# when is $u = \sum_{i=1}^n \langle u,v_i\rangle v_i$?

I am preparing for an exam, and don't have solutions for this exercise.

What condition has to be met for $v_1,...,v_n \in \mathbb R^n$ so that every $u \in \mathbb R^n$ can be written as
$$u = \sum_{i=1}^n \langle u,v_i\rangle v_i$$

I found that when $u_i$ is an orthonormal basis then $\langle v,w\rangle = \sum^n_{i=1}\langle v,u_i\rangle \langle u_i,w\rangle$.

## 4 Answers

Every $u\in\Bbb{R}^n$ is a linear combination of $v_1,\cdots,v_n$. So that family of $n$ vectors form a basis of $\Bbb{R}^n$. Now one has

$$\forall i,\,v_i=\sum_{j=1}^n\langle v_i,v_j\rangle v_j$$

$v_1,\cdots v_n$ being a basis we have

$$\langle v_i,v_j\rangle=\delta_{ij}$$

$\delta_{ij}=1$ if $i=j$ and $0$ otherwise and so the basis is orthonormal relative to the inner product $\langle \cdot,\cdot\rangle$

All $v_i$'s must be orthonormal i.e. $||v_i|| =1 \forall i \in[1,n] and <v_i,v_j>=0$ $i \neq j$.
If $v_i$'s are orthogonal, they will be linearly independent and as the dimension of $R^n$ is $n$. They will form a basis for $R^n$.

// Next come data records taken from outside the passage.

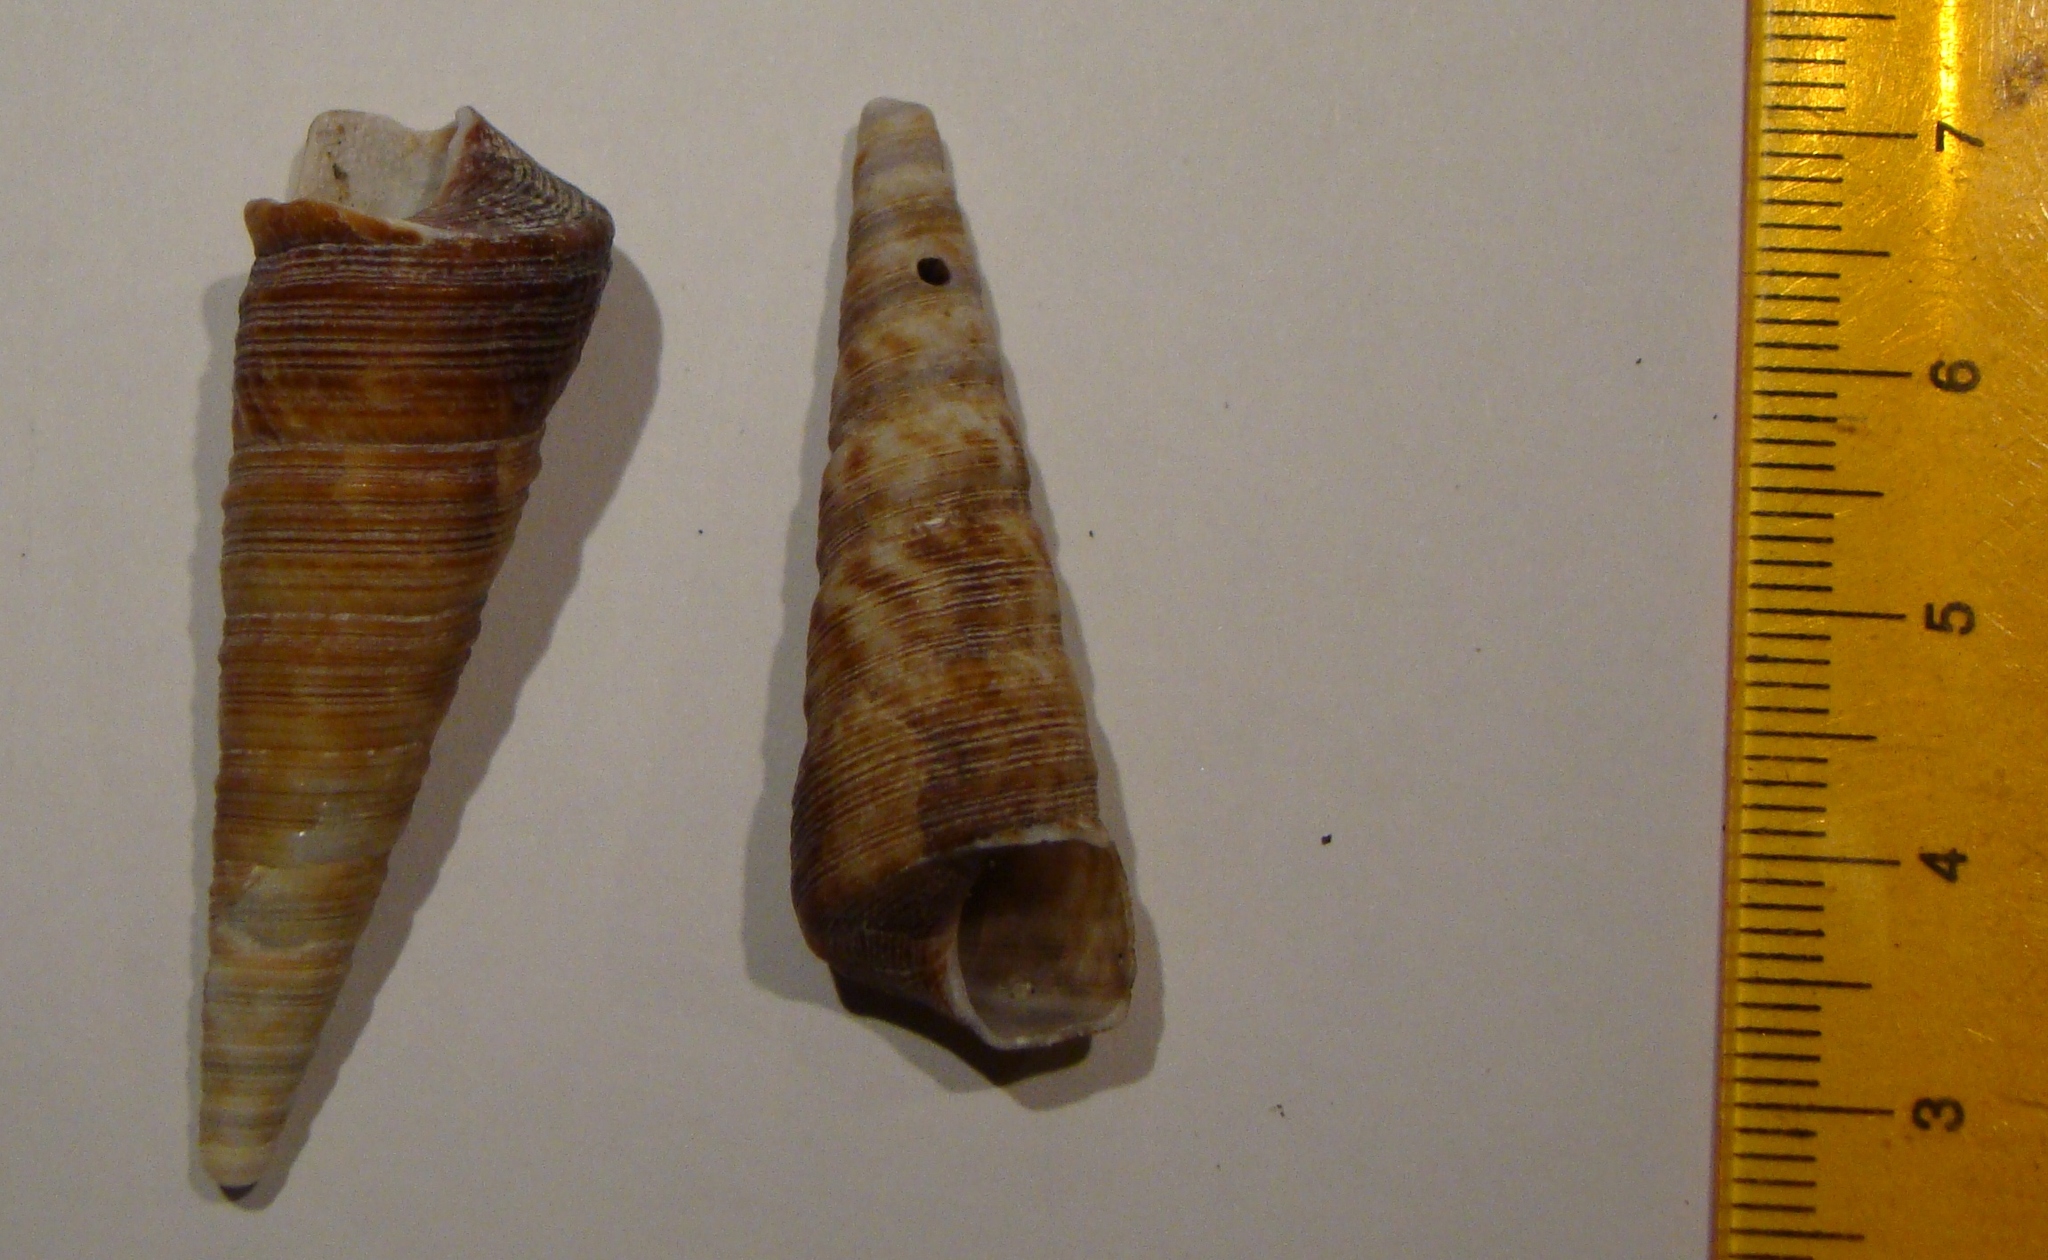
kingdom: Animalia
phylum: Mollusca
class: Gastropoda
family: Turritellidae
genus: Maoricolpus
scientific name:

I am not sure how helpful will this be but basically you can say that the invariant measure of $v$ must be 1, that is $|\vec{v}|^2=1$. We see this taking a component of $u$, say $u_j$. Then $$u_j = u_j v_i v^i$$ thus we must have that $v_iv^i=1$ but $v_iv^i = |\vec{v}|^2$ the L2-norm squared, and since $|\vec{v}|^2 = 1$ we conclude that $\vec{v}$ is a radial unit vector in $S^n$.

Precisely if $\{v_1, \ldots, v_n\}$ is an orthonormal basis. Indeed, given $u \in \Bbb R^n$, we may write $u = \sum_{i=1}^n c_i v_i$. Now for each $j$, $\langle u, v_j \rangle = \sum_{i=1}^n c_i \langle v_i, v_j \rangle = c_j \langle v_j,v_j \rangle = c_j$ and it follows that $u = \sum_{i=1}^n \langle u,v_i \rangle v_i$.

Conversely, if for each $u$ it holds that $u = \sum_{i=1}^n \langle u, v_i \rangle v_i$, then given $j$, we have for $u = v_j$:

$$v_j = \sum_{i=1}^n \langle v_j , v_i \rangle v_i \tag1$$

It follows that:

$$\|v_j\|^2 = \langle v_j, v_j \rangle = \langle \sum_{i=1}^n \langle v_j , v_i \rangle v_i, v_j\rangle =\sum_{i=1}^n \langle v_i ,v_j \rangle ^2 = \|v_j\|^2 + \sum_{i \neq j} \langle v_i ,v_j \rangle ^2$$

So for each $i \neq j$, $\langle v_i, v_j \rangle = 0$, and returning to $(1)$, we see that $v_j = \|v_j\|^2 v_j$, so $v_j = 0$ or $\|v_j\|^2 =1$.

By the assumption that each $u$ can be written as $\sum_{i=1}^n \langle u,v_i \rangle v_i$, $\{v_1, \ldots, v_n\}$ spans $\Bbb R^n$, so it must be a basis, hence each $v_i$ is non-zero, and it follows that for all $j$, $\|v_j\|^2 = 1$ i.e. $\|v_j\| = 1$.